Psychopomp Magazine Fall 2014 | Page 13

M. Brett Gaffney | 13

M. Brett Gaffney

Naming Those You've Never Met

The mechanic takes off his shirt and you blush because his chest is pale and it reminds you of hours spent with bodies on slabs. It’s been six months since you left the university but you still carry them with you, the countless cadavers. Especially Johnny. You named him Johnny. John Doe. The smell of soap and blood fills your nose even here.

You’re here to get the oil changed in your car and he says it’ll take awhile. They don’t have the right brand in stock. So you wait in the cramped office, beside the garage. The floor is cluttered with old tires and parts you’ll never be able to name. You hate doing things like this. The little errands. You hate interacting with strangers, especially the nice ones. The ones with names you know you’ll remember. Like this guy: he looks like he works here and he’s sitting beside you, telling you his life story, but he’s hard to understand because his words slur from some southern drawl. Johnny was from Maine and he didn’t talk.

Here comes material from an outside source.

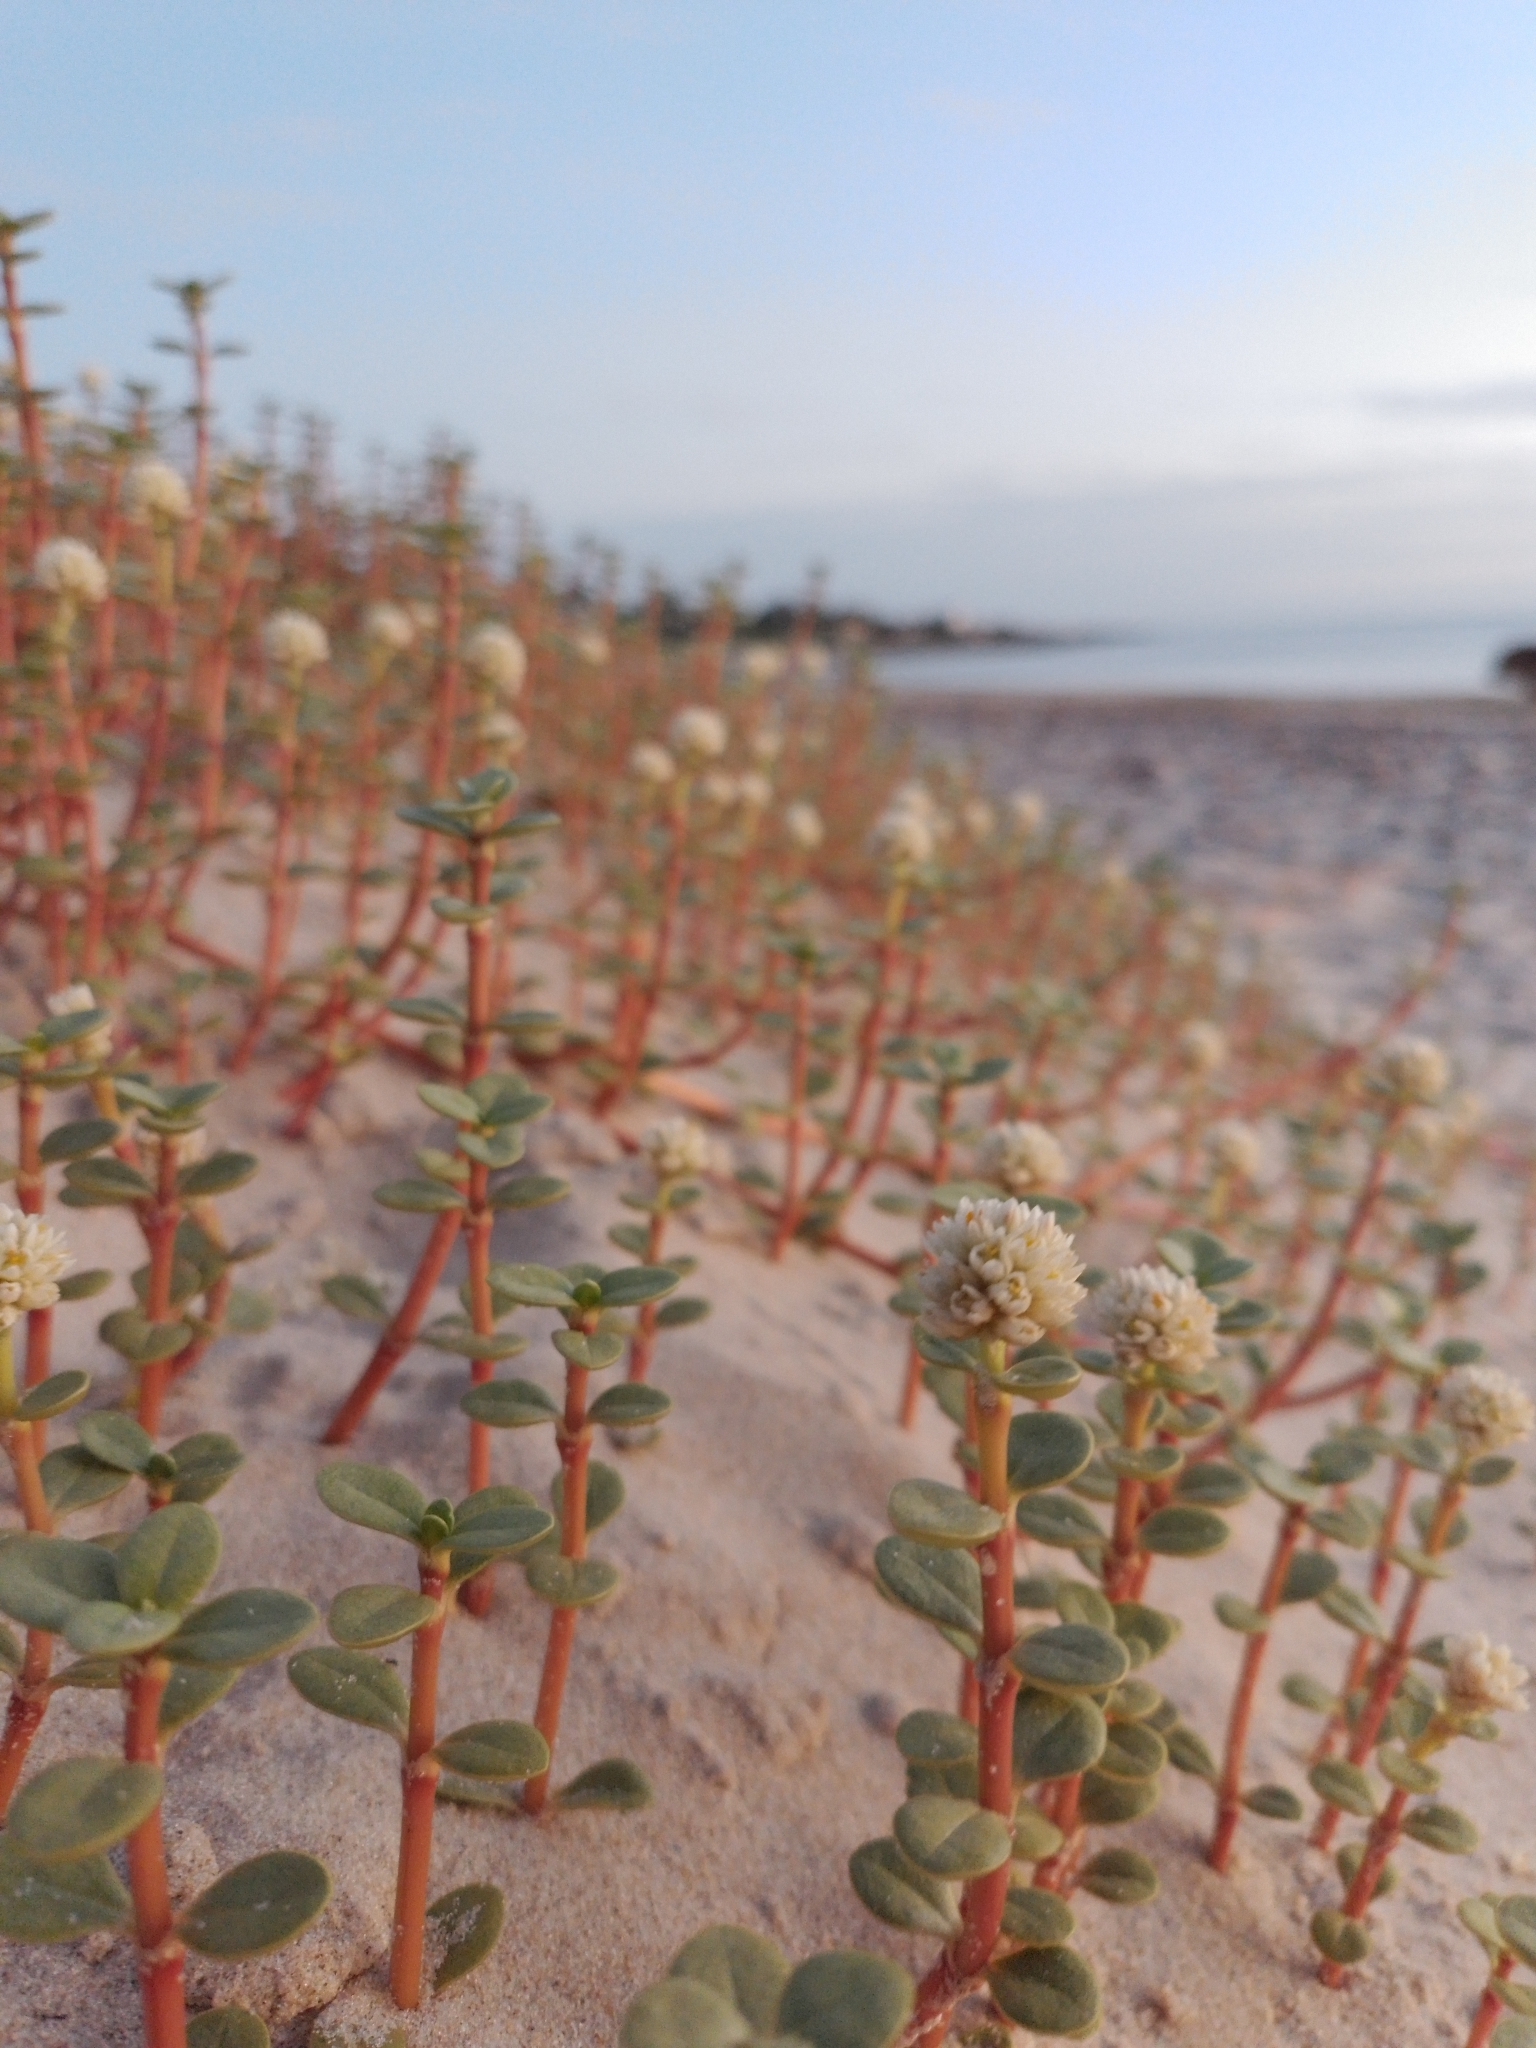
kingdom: Plantae
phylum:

The guy’s name is Ray and after ten minutes of listening, that’s all you really know. That and he’s got a wife. She went to Golden Sun Nursing Home so he can’t eat those sandwiches anymore. That’s what he says but you’re not sure what it means. What sandwiches? And why can’t he eat them? What’s wrong with his wife? Does she know his name or did she start calling him Charlie months ago? Charlie because that’s what you imagine her brother’s name to be. She confused her husband with her brother. You don’t even know her but this is what you do. You create lives for them even if you don’t want to. Johnny had one kid and a fetish for slasher flicks. His ex never knew about Olivia. He named his daughter Olivia. She was twelve when he died in the motorcycle accident and you cut out his liver on your second day in class.

You took the one with no name because you thought he’d be quiet, because you thought this time you could dissect something that wouldn’t reveal a story, that didn’t ooze photographs and handmade quilts and days spent filing for divorce. You wish you could stop, it’s a problem, a misfiring in your brain. The counselor called it something you can’t remember now. What you can remember is the day Olivia was born, before the nasty settlements and custody battles. Johnny pressed his face against the glass, peering in at the little thing swaddled in a pink blanket. Everything then was bright and hopeful.